While some of these maintenance, facilities or capital expenses can be budgeted as expenses, it's valuable to look at a CapEx planning tool like the one shown to plan for these expenses, replacements or upgrades (especially related to OEM procedures).
Further, you need to plan for building maintenance on the signage, awning, lot, roofs, interior paint, lighting, pre-deck, booth, HVAC, and so much more. Planning to gradually replace these things in a logical timeline can prevent surprises to your cash flow. This plan needs to be refreshed annually, and cash allocated, and expense projected in overhead expenses.
NOTE: We intentionally separated rent from the other overhead to allow for benchmarking which is not clouded by tax avoidance strategies relative to rent and vehicle/equipment companies with different fiscal periods.

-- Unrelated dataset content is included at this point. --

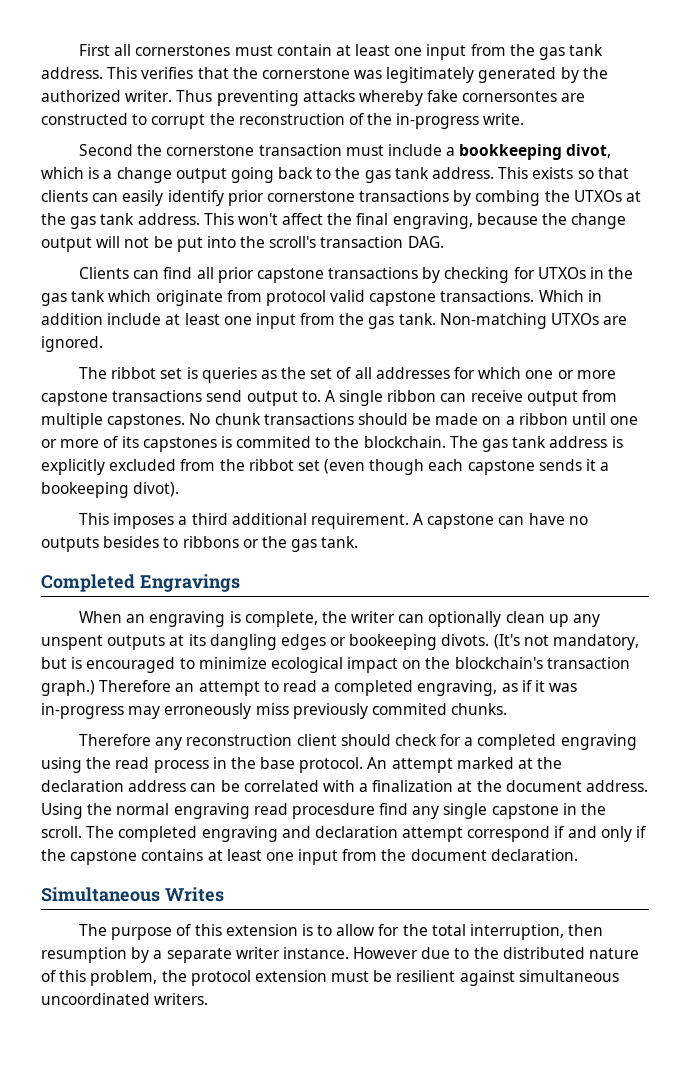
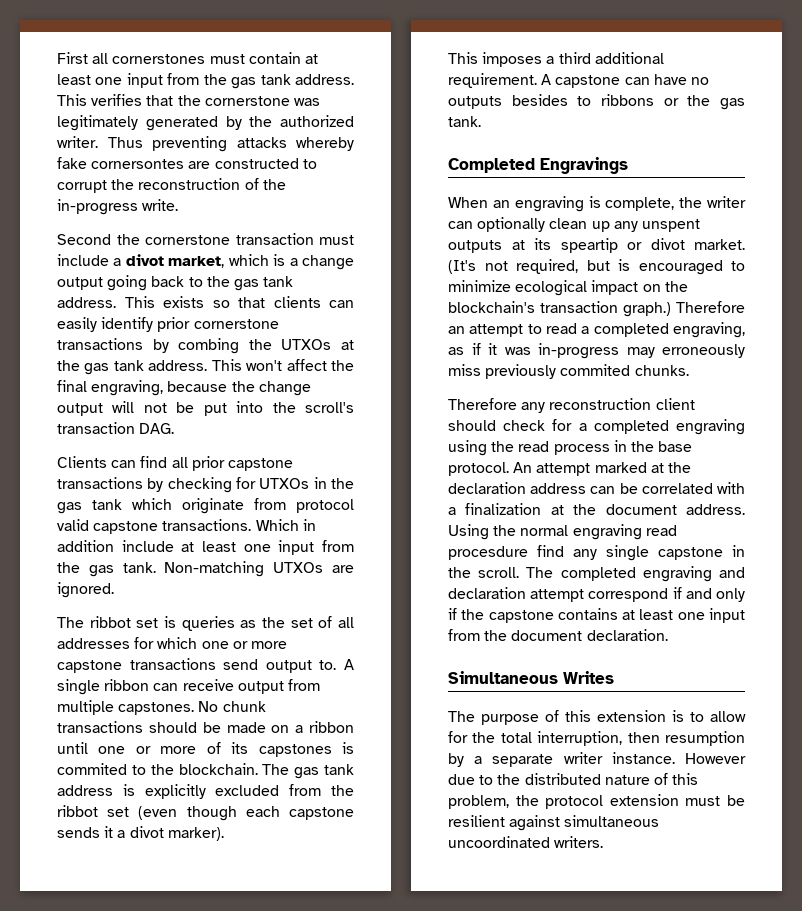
[459,144,612,160] bookkeeping divot, -> [125,254,225,268] divot market,
[41,482,180,498] bookeeping divot). -> [129,826,224,841] divot marker).
[209,634,490,650] dangling edges or bookeeping divots. -> [560,238,745,253] speartip or divot market.
[553,634,640,650] mandatory, -> [516,259,578,274] required,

Projecting Growth in Cash Flow
Too many inexperienced financial managers forget that net income is NOT cash flow. Cash flow needs to consider principal on loans or payments towards capital leases.
Near the bottom of the budget sheet (Figure 1), we estimate cash flow by considering net income, principle payments, limitation of AR, managing AP, and limiting WIP and physical inventory has a direct impact on the cash flow which can be used to pay for facility updates, expansion, setting up a PDR, glass, mechanical / ADAS business or even acquisition and short term can be invested in money markets while the business finds the best ways to invest these funds.
Steps to Implement the Plan
Once the plan is refined and distributed, you want to gamify the results, by putting up scoreboards (sales $, GP %, cycle time, closing ratio, etc...) and meeting with the staff to perform a pulse check on the 10th of the month, the 20th of the month, and last day of the month to make sure you are on track towards the month-end goal. We will do an article on this topic at a later date.
Month-end Review
Finally, we suggest you (and senior leaders) invest one hour per month reviewing your financials and comparing them to this monthly budget. The good news is that many accounting systems allow you to enter these budget values and the accounting system will create a budget variance report to focus your improvement efforts.
During this review, you will certainly also want to review gross profit reports (look at the notes screen for any ROs below 45% to see why), cycle time reports, sales sourcing, closing ratio, employee efficiency reports, and others...
Further, don’t forget to review your balance sheet to see the impact WIP, AR, AP and other things are affecting your cash flow to ensure you are on track to achieve the growth in cash flow you projected.
Good luck with your planning for 2025!